(Transcribed page text)
——————————
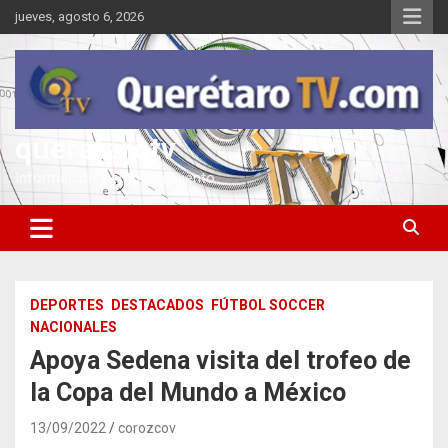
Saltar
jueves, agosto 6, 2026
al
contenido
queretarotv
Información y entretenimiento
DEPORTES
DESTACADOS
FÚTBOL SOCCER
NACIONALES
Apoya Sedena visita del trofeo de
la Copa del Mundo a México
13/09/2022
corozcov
——————————
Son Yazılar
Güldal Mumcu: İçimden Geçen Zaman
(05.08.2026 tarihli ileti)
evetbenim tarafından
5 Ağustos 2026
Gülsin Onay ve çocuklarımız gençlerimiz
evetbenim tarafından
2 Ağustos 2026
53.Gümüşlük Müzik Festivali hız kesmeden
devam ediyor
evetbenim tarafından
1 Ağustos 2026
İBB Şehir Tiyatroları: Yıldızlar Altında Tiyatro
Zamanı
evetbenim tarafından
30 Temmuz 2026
——————————
**Work instructions**
Quote, word for word, the material from the line with "Son Yazılar" up to and including the line with "30 Temmuz 2026".

**Answer to this exercise**
Son Yazılar
Güldal Mumcu: İçimden Geçen Zaman
(05.08.2026 tarihli ileti)
evetbenim tarafından
5 Ağustos 2026
Gülsin Onay ve çocuklarımız gençlerimiz
evetbenim tarafından
2 Ağustos 2026
53.Gümüşlük Müzik Festivali hız kesmeden
devam ediyor
evetbenim tarafından
1 Ağustos 2026
İBB Şehir Tiyatroları: Yıldızlar Altında Tiyatro
Zamanı
evetbenim tarafından
30 Temmuz 2026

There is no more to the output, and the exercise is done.